MIDDLE class families face no longer being able to use child benefit to buy wine, it emerged last night.
Ministers have spent two months searching desperately for ways to cut the UK’s soaring welfare bill before finally realising they should just stop giving money to people who obviously don’t need it.
A senior source said: “We looked into who would be adversely affected by scrapping the £87 a month child benefit for middle class families and realised pretty quickly that it was Oddbins and Majestic.
“We may as well have been paying them directly, so all people would have had to do was drop by once a month, show them a photo of a child and pick up their free case.”
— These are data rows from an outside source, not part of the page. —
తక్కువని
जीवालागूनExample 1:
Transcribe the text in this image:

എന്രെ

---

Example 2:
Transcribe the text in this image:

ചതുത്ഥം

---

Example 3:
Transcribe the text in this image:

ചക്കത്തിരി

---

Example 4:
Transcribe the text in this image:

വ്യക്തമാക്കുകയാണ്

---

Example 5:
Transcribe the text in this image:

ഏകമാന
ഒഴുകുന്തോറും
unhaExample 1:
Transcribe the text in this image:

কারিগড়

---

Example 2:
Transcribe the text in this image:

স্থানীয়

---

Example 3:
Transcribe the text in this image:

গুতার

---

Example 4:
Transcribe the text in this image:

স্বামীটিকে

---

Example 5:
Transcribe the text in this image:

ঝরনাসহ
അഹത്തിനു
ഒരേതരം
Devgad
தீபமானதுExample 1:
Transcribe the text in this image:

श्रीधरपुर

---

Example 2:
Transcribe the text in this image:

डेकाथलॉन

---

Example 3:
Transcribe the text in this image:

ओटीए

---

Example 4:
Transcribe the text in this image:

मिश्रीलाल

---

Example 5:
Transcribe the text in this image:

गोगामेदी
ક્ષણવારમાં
But Helen Archer, a woman who doesn’t know what a job is from Grantham, said: “I use my child benefit for Oliver’s trombone lessons. Two years and he’s still absolutely fucking shit. Thank Christ it’s not my money.”
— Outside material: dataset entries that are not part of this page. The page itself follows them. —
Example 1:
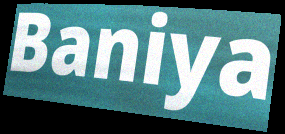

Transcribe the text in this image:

Baniya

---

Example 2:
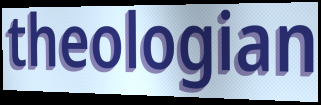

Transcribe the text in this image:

theologian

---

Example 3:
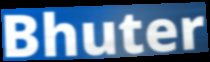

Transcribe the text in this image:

Bhuter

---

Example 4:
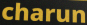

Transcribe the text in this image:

charun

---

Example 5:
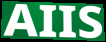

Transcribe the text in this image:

AIIS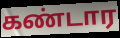
கண்டார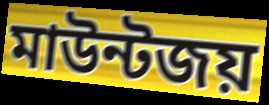
মাউন্টজয়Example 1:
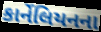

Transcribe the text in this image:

કાર્નેલિયનના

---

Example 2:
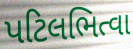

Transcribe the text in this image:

પટિલભિત્વા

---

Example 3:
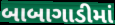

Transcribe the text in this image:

બાબાગાડીમાં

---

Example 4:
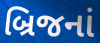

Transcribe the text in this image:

બ્રિજનાં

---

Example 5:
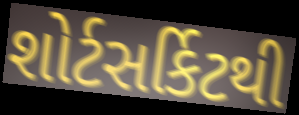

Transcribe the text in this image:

શોર્ટસર્કિટથી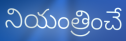
నియంత్రించే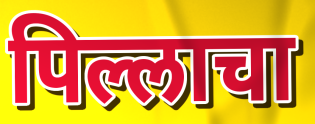
पिल्लाचा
And Emma Bradford, a part-time locum GP from York, added: “My £87 a month goes towards the accountant who is helping us avoid inheritance tax.”
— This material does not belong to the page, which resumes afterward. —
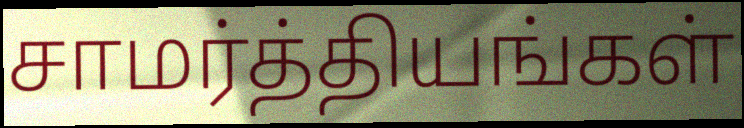
சாமர்த்தியங்கள்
Meanwhile old people’s charities have warned that scrapping the winter fuel payment for middle class pensioners could force them to burn their Bill Bryson collections in their garden chimeneas.
A spokeswoman for Old UK said: “Thanks to the recession the average middle class pensioner couple is already down to just 27 holidays a year. Many of them in Scotland.
“Removing the winter fuel payment will simply cause a vast bonfire of gentle, but keenly observed transatlantic humour, or force thousands of people to stay in Magaluf until early April.”